**What to do:** Every line in the records below with the string "APERTURE" needs to be copied out.

**Stored items:**
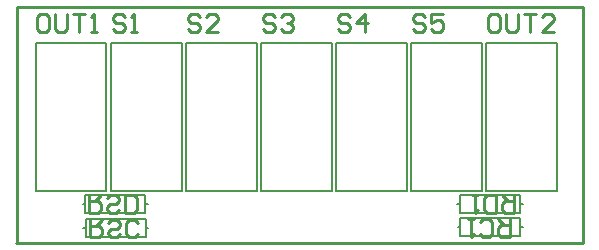
<source format=gto>
G04*
G04 #@! TF.GenerationSoftware,Altium Limited,Altium Designer,19.0.15 (446)*
G04*
G04 Layer_Color=65535*
%FSLAX25Y25*%
%MOIN*%
G70*
G01*
G75*
%ADD10C,0.00787*%
%ADD11C,0.01000*%
D10*
X493524Y408697D02*
X517146D01*
X493524D02*
Y458303D01*
X517146Y408697D02*
Y458303D01*
X493524D02*
X517146D01*
X468524Y408697D02*
X492146D01*
X468524D02*
Y458303D01*
X492146Y408697D02*
Y458303D01*
X468524D02*
X492146D01*
X443524Y408697D02*
X467146D01*
X443524D02*
Y458303D01*
X467146Y408697D02*
Y458303D01*
X443524D02*
X467146D01*
X418524Y408697D02*
X442146D01*
X418524D02*
Y458303D01*
X442146Y408697D02*
Y458303D01*
X418524D02*
X442146D01*
X393524Y408697D02*
X417146D01*
X393524D02*
Y458303D01*
X417146Y408697D02*
Y458303D01*
X393524D02*
X417146D01*
X518701Y408697D02*
X542323D01*
X518701D02*
Y458303D01*
X542323Y408697D02*
Y458303D01*
X518701D02*
X542323D01*
X368406Y408697D02*
X392028D01*
X368406D02*
Y458303D01*
X392028Y408697D02*
Y458303D01*
X368406D02*
X392028D01*
X509882Y401528D02*
Y404528D01*
Y401528D02*
X529882D01*
Y407528D01*
X509882D02*
X529882D01*
X509882Y404528D02*
Y407528D01*
X529882Y404528D02*
X530782D01*
X508982D02*
X509882D01*
X405039Y401528D02*
Y404528D01*
X385039Y401528D02*
X405039D01*
X385039D02*
Y407528D01*
X405039D01*
Y404528D02*
Y407528D01*
X384139Y404528D02*
X385039D01*
X405039D02*
X405939D01*
X510039Y393653D02*
Y396654D01*
Y393653D02*
X530039D01*
Y399654D01*
X510039D02*
X530039D01*
X510039Y396654D02*
Y399654D01*
X530039Y396654D02*
X530939D01*
X509139D02*
X510039D01*
X405079Y393555D02*
Y396555D01*
X385079Y393555D02*
X405079D01*
X385079D02*
Y399555D01*
X405079D01*
Y396555D02*
Y399555D01*
X384179Y396555D02*
X385079D01*
X405079D02*
X405979D01*
D11*
X498149Y466648D02*
X497149Y467648D01*
X495150D01*
X494150Y466648D01*
Y465649D01*
X495150Y464649D01*
X497149D01*
X498149Y463649D01*
Y462650D01*
X497149Y461650D01*
X495150D01*
X494150Y462650D01*
X504147Y467648D02*
X500148D01*
Y464649D01*
X502147Y465649D01*
X503147D01*
X504147Y464649D01*
Y462650D01*
X503147Y461650D01*
X501148D01*
X500148Y462650D01*
X473149Y466648D02*
X472149Y467648D01*
X470150D01*
X469150Y466648D01*
Y465649D01*
X470150Y464649D01*
X472149D01*
X473149Y463649D01*
Y462650D01*
X472149Y461650D01*
X470150D01*
X469150Y462650D01*
X478147Y461650D02*
Y467648D01*
X475148Y464649D01*
X479147D01*
X448149Y466648D02*
X447149Y467648D01*
X445150D01*
X444150Y466648D01*
Y465649D01*
X445150Y464649D01*
X447149D01*
X448149Y463649D01*
Y462650D01*
X447149Y461650D01*
X445150D01*
X444150Y462650D01*
X450148Y466648D02*
X451148Y467648D01*
X453147D01*
X454147Y466648D01*
Y465649D01*
X453147Y464649D01*
X452147D01*
X453147D01*
X454147Y463649D01*
Y462650D01*
X453147Y461650D01*
X451148D01*
X450148Y462650D01*
X423149Y466648D02*
X422149Y467648D01*
X420150D01*
X419150Y466648D01*
Y465649D01*
X420150Y464649D01*
X422149D01*
X423149Y463649D01*
Y462650D01*
X422149Y461650D01*
X420150D01*
X419150Y462650D01*
X429147Y461650D02*
X425148D01*
X429147Y465649D01*
Y466648D01*
X428147Y467648D01*
X426148D01*
X425148Y466648D01*
X398149D02*
X397149Y467648D01*
X395150D01*
X394150Y466648D01*
Y465649D01*
X395150Y464649D01*
X397149D01*
X398149Y463649D01*
Y462650D01*
X397149Y461650D01*
X395150D01*
X394150Y462650D01*
X400148Y461650D02*
X402147D01*
X401148D01*
Y467648D01*
X400148Y466648D01*
X386248Y407472D02*
Y401474D01*
X389247D01*
X390247Y402474D01*
Y404473D01*
X389247Y405473D01*
X386248D01*
X388247D02*
X390247Y407472D01*
X396245Y402474D02*
X395245Y401474D01*
X393246D01*
X392246Y402474D01*
Y403474D01*
X393246Y404473D01*
X395245D01*
X396245Y405473D01*
Y406473D01*
X395245Y407472D01*
X393246D01*
X392246Y406473D01*
X398244Y401474D02*
Y407472D01*
X401243D01*
X402243Y406473D01*
Y402474D01*
X401243Y401474D01*
X398244D01*
X527787Y407610D02*
Y401612D01*
X524788D01*
X523789Y402612D01*
Y404611D01*
X524788Y405611D01*
X527787D01*
X525788D02*
X523789Y407610D01*
X521789Y401612D02*
Y407610D01*
X518790D01*
X517791Y406611D01*
Y402612D01*
X518790Y401612D01*
X521789D01*
X515791Y407610D02*
X513792D01*
X514792D01*
Y401612D01*
X515791Y402612D01*
X386417Y399311D02*
Y393313D01*
X389416D01*
X390416Y394313D01*
Y396312D01*
X389416Y397312D01*
X386417D01*
X388417D02*
X390416Y399311D01*
X396414Y394313D02*
X395414Y393313D01*
X393415D01*
X392415Y394313D01*
Y395312D01*
X393415Y396312D01*
X395414D01*
X396414Y397312D01*
Y398311D01*
X395414Y399311D01*
X393415D01*
X392415Y398311D01*
X402412Y394313D02*
X401412Y393313D01*
X399413D01*
X398413Y394313D01*
Y398311D01*
X399413Y399311D01*
X401412D01*
X402412Y398311D01*
X526567Y399327D02*
Y393329D01*
X523568D01*
X522568Y394328D01*
Y396328D01*
X523568Y397327D01*
X526567D01*
X524568D02*
X522568Y399327D01*
X516570Y394328D02*
X517570Y393329D01*
X519569D01*
X520569Y394328D01*
Y398327D01*
X519569Y399327D01*
X517570D01*
X516570Y398327D01*
X514571Y399327D02*
X512571D01*
X513571D01*
Y393329D01*
X514571Y394328D01*
X522326Y467648D02*
X520327D01*
X519327Y466648D01*
Y462650D01*
X520327Y461650D01*
X522326D01*
X523326Y462650D01*
Y466648D01*
X522326Y467648D01*
X525325D02*
Y462650D01*
X526325Y461650D01*
X528324D01*
X529324Y462650D01*
Y467648D01*
X531323D02*
X535322D01*
X533323D01*
Y461650D01*
X541320D02*
X537321D01*
X541320Y465649D01*
Y466648D01*
X540320Y467648D01*
X538321D01*
X537321Y466648D01*
X372031Y467648D02*
X370032D01*
X369032Y466648D01*
Y462650D01*
X370032Y461650D01*
X372031D01*
X373031Y462650D01*
Y466648D01*
X372031Y467648D01*
X375030D02*
Y462650D01*
X376030Y461650D01*
X378029D01*
X379029Y462650D01*
Y467648D01*
X381028D02*
X385027D01*
X383027D01*
Y461650D01*
X387026D02*
X389025D01*
X388026D01*
Y467648D01*
X387026Y466648D01*
X362106Y391929D02*
Y470079D01*
X361811Y391634D02*
X362106Y391929D01*
X361811Y391634D02*
X550886D01*
X550886Y391634D01*
Y470079D01*
X362106D02*
X550886D01*
M02*

</source>
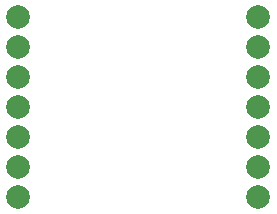
<source format=gbr>
%TF.GenerationSoftware,KiCad,Pcbnew,7.0.6*%
%TF.CreationDate,2023-09-01T18:36:08-07:00*%
%TF.ProjectId,Guitar_waveform_proj,47756974-6172-45f7-9761-7665666f726d,rev?*%
%TF.SameCoordinates,Original*%
%TF.FileFunction,Soldermask,Bot*%
%TF.FilePolarity,Negative*%
%FSLAX46Y46*%
G04 Gerber Fmt 4.6, Leading zero omitted, Abs format (unit mm)*
G04 Created by KiCad (PCBNEW 7.0.6) date 2023-09-01 18:36:08*
%MOMM*%
%LPD*%
G01*
G04 APERTURE LIST*
%ADD10C,2.000000*%
G04 APERTURE END LIST*
D10*
%TO.C,REF\u002A\u002A*%
X139700000Y-81280000D03*
X139700000Y-83820000D03*
X139700000Y-86360000D03*
X139700000Y-88900000D03*
X139700000Y-91440000D03*
X139700000Y-93980000D03*
X139700000Y-96520000D03*
%TD*%
%TO.C,REF\u002A\u002A*%
X160020000Y-81280000D03*
X160020000Y-83820000D03*
X160020000Y-86360000D03*
X160020000Y-88900000D03*
X160020000Y-91440000D03*
X160020000Y-93980000D03*
X160020000Y-96520000D03*
%TD*%
M02*

</source>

**Expected answer:**
G04 APERTURE LIST*
G04 APERTURE END LIST*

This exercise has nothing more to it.